Religion is power. It is a simple statement and one that carries quite a bit of truth to it because regardless of where you stand on issues of faith it is hard to deny that religion has been at the center of most of human history. Much good in the world can point directly to religion as missionaries around the world attempt to help those less fortunate than themselves in the name of their god but the converse can also be said as some of the world’s greatest tragedies can also be tied back to faith. The Book of Eli, the new Denzel Washington vehicle, leans heavily on these themes as it sets out to tell its story.
The world of the Book of Eli is a decimated one. It is supposed that roughly 30 years ago a nuclear war took place and now the world is a shadow of its former self. Settlements are reminiscent of the Wild West, ruled by the gun, but they are far safer than the outlands where roving bands of bandits attack travelers for their water as well as their flesh. One of these settlements is run by Carnegie (Gary Oldman), a corrupt gang leader who maintains control over the people by controlling the water.
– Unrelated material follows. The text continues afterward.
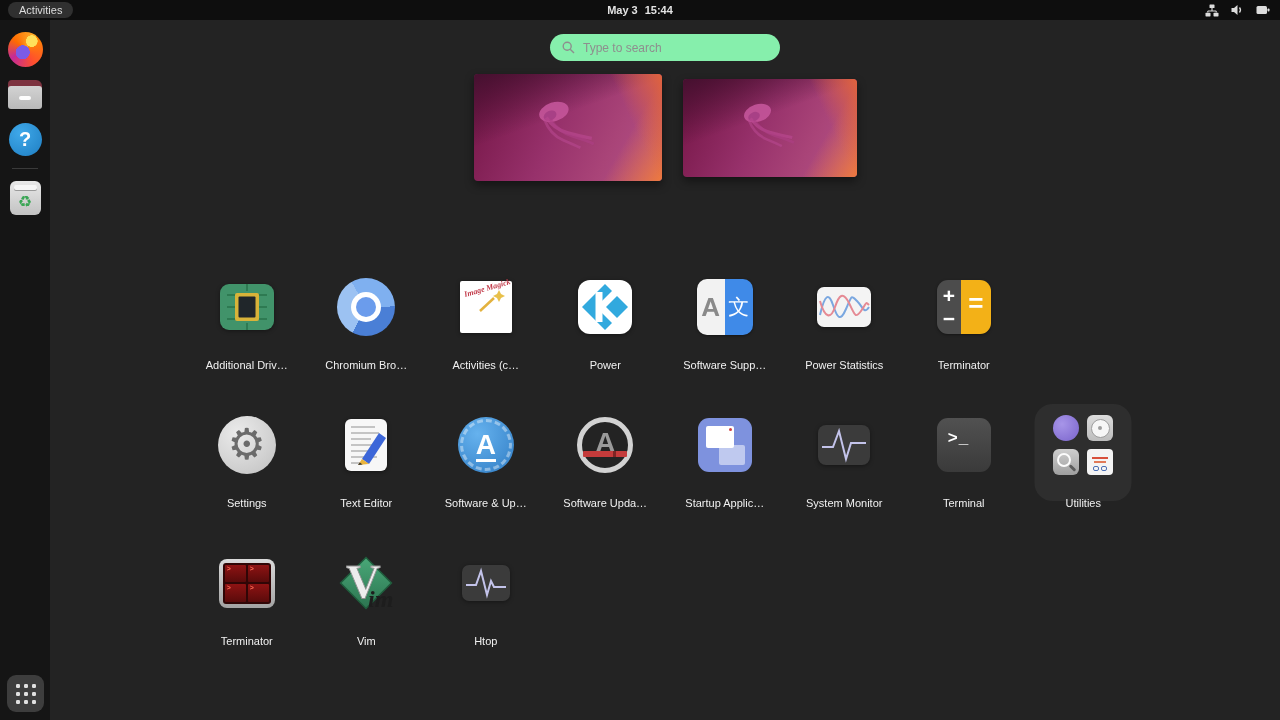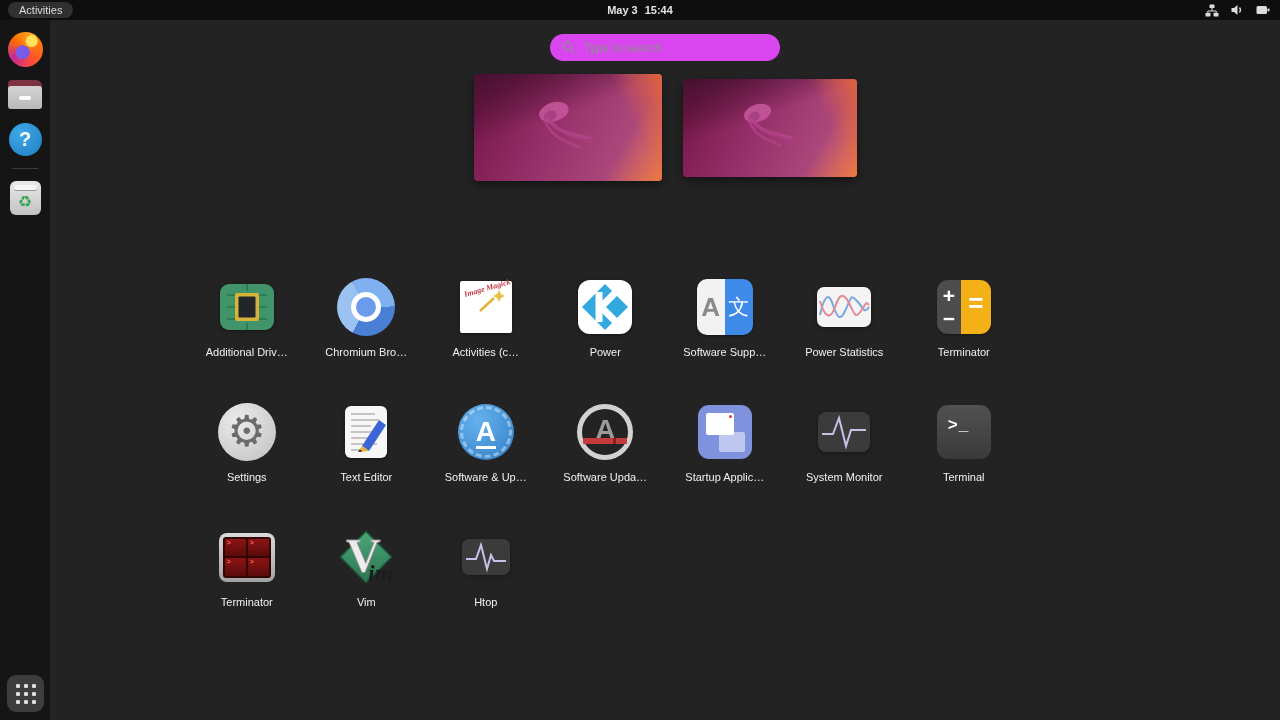"Type to search" .searchbar { background: #d946ef -> #86efac }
However Carnegie feels that to have true power he needs something more, something spiritual.
A wandering traveler named Eli (played by Washington), who has a unique set of skills comes across Carnegie who becomes intrigued with the wanderer after Eli decimates a bar full of his thugs. Carnegie senses that Eli is someone different, someone from before the flash (the implied nuclear war), someone who is educated. In an effort to entice Eli to join forces with Carnegie he orders Solara (Mila Kunis) to go to him at night and entice him to stay but instead of seducing Eli, Eli seduces Solara with what he is carrying before leaving town. Carnegie discovers what Eli has and realizes that it is what he has been searching for heading out with his thugs to track down and claim what he feels is his right.
If you go into The Book of Eli expecting a non-stop action movie you will be quite disappointed. The pace of the film is quite deliberate and well thought out. And while there are a few fantastic set pieces, the majority of the film is spent with Eli walking west or with Carnegie chasing him down. The film pulls off the deliberate pacing quite well though relying on fine performances from Washington, Oldman and Ray Stevenson, as Carnegie’s right hand man Redridge and a serviceable one from Kunis.
The tone of the film is quite bleak and the visual approach that the Hughes Brothers take in their direction and cinematography is quite fitting. They show that they still have a flair for beautiful camera work despite not having directed a film together in nearly a decade. The bleakness of the film never really lets up, even through the end, but it is fitting for the world that has been set up by first time screenwriter, Gary Whitta. However as gritty and grim as Whitta’s script is, it still suffers from some closing issues that hold the entire film back from greatness. The final third of the film relies on all too convenient happenings and an ending that is nearly unbelievable.
All in all though The Book of Eli is a good film in a genre that at times can produce some floppy material. If you are in for a serious genre film, with a serious message then The Book of Eli should provide you with some quality entertainment.